Maladies of Empire PDF Author: Jim Downs
Publisher: Harvard University Press
ISBN: 0674971728
Category : Science
Languages : en
Pages : 273

Book Description
A sweeping global history that looks beyond European urban centers to show how slavery, colonialism, and war propelled the development of modern medicine. Most stories of medical progress come with ready-made heroes. John Snow traced the origins of LondonÕs 1854 cholera outbreak to a water pump, leading to the birth of epidemiology. Florence NightingaleÕs contributions to the care of soldiers in the Crimean War revolutionized medical hygiene, transforming hospitals from crucibles of infection to sanctuaries of recuperation. Yet histories of individual innovators ignore many key sources of medical knowledge, especially when it comes to the science of infectious disease. Reexamining the foundations of modern medicine, Jim Downs shows that the study of infectious disease depended crucially on the unrecognized contributions of nonconsenting subjectsÑconscripted soldiers, enslaved people, and subjects of empire.
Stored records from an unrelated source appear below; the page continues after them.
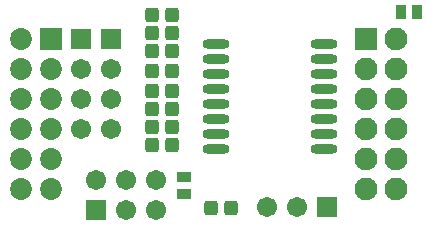
<source format=gts>
G04*
G04 #@! TF.GenerationSoftware,Altium Limited,Altium Designer,23.3.1 (30)*
G04*
G04 Layer_Color=8388736*
%FSLAX44Y44*%
%MOMM*%
G71*
G04*
G04 #@! TF.SameCoordinates,D8AE08F4-3845-44A1-9C7E-D53955B2364C*
G04*
G04*
G04 #@! TF.FilePolarity,Negative*
G04*
G01*
G75*
%ADD21O,2.3032X0.8032*%
G04:AMPARAMS|DCode=22|XSize=1.2032mm|YSize=1.1032mm|CornerRadius=0.2141mm|HoleSize=0mm|Usage=FLASHONLY|Rotation=90.000|XOffset=0mm|YOffset=0mm|HoleType=Round|Shape=RoundedRectangle|*
%AMROUNDEDRECTD22*
21,1,1.2032,0.6750,0,0,90.0*
21,1,0.7750,1.1032,0,0,90.0*
1,1,0.4282,0.3375,0.3875*
1,1,0.4282,0.3375,-0.3875*
1,1,0.4282,-0.3375,-0.3875*
1,1,0.4282,-0.3375,0.3875*
%
%ADD22ROUNDEDRECTD22*%
%ADD23R,0.9532X1.1532*%
%ADD24R,1.1532X0.9532*%
%ADD25R,1.7032X1.7032*%
%ADD26C,1.7032*%
%ADD27R,1.8542X1.8542*%
%ADD28C,1.8542*%
%ADD29R,1.7032X1.7032*%
%ADD30C,1.9304*%
%ADD31R,1.8796X1.8796*%
D21*
X456916Y401574D02*
D03*
Y388874D02*
D03*
Y376174D02*
D03*
Y363474D02*
D03*
Y350774D02*
D03*
Y338074D02*
D03*
Y325374D02*
D03*
Y312674D02*
D03*
X548416Y401574D02*
D03*
Y388874D02*
D03*
Y376174D02*
D03*
Y363474D02*
D03*
Y350774D02*
D03*
Y338074D02*
D03*
Y325374D02*
D03*
Y312674D02*
D03*
D22*
X419980Y425958D02*
D03*
X402980D02*
D03*
X419980Y410718D02*
D03*
X402980D02*
D03*
X419980Y316230D02*
D03*
X402980D02*
D03*
X419980Y331470D02*
D03*
X402980D02*
D03*
X419980Y346710D02*
D03*
X402980D02*
D03*
X419980Y361950D02*
D03*
X402980D02*
D03*
X419980Y395478D02*
D03*
X402980D02*
D03*
X419980Y378968D02*
D03*
X402980D02*
D03*
X469900Y263144D02*
D03*
X452900D02*
D03*
D23*
X613268Y429260D02*
D03*
X627268D02*
D03*
D24*
X429768Y288798D02*
D03*
Y274798D02*
D03*
D25*
X551180Y264160D02*
D03*
X355600Y261620D02*
D03*
D26*
X525780Y264160D02*
D03*
X500380D02*
D03*
X368300Y381000D02*
D03*
Y355600D02*
D03*
Y330200D02*
D03*
X342900Y381000D02*
D03*
Y355600D02*
D03*
Y330200D02*
D03*
X355600Y287020D02*
D03*
X381000Y261620D02*
D03*
Y287020D02*
D03*
X406400Y261620D02*
D03*
Y287020D02*
D03*
D27*
X317500Y406400D02*
D03*
D28*
Y381000D02*
D03*
Y355600D02*
D03*
Y330200D02*
D03*
Y304800D02*
D03*
Y279400D02*
D03*
X292100Y406400D02*
D03*
Y381000D02*
D03*
Y355600D02*
D03*
Y330200D02*
D03*
Y304800D02*
D03*
Y279400D02*
D03*
D29*
X368300Y406400D02*
D03*
X342900D02*
D03*
D30*
X609600Y279400D02*
D03*
Y304800D02*
D03*
Y330200D02*
D03*
Y355600D02*
D03*
Y381000D02*
D03*
Y406400D02*
D03*
X584200Y279400D02*
D03*
Y304800D02*
D03*
Y330200D02*
D03*
Y355600D02*
D03*
Y381000D02*
D03*
D31*
Y406400D02*
D03*
M02*

</source>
Plantations, slave ships, and battlefields were the laboratories in which physicians came to understand the spread of disease. Military doctors learned about the importance of air quality by monitoring Africans confined to the bottom of slave ships. Statisticians charted cholera outbreaks by surveilling Muslims in British-dominated territories returning from their annual pilgrimage. The field hospitals of the Crimean War and the US Civil War were carefully observed experiments in disease transmission. The scientific knowledge derived from discarding and exploiting human life is now the basis of our ability to protect humanity from epidemics. Boldly argued and eye-opening, Maladies of Empire gives a full account of the true price of medical progress.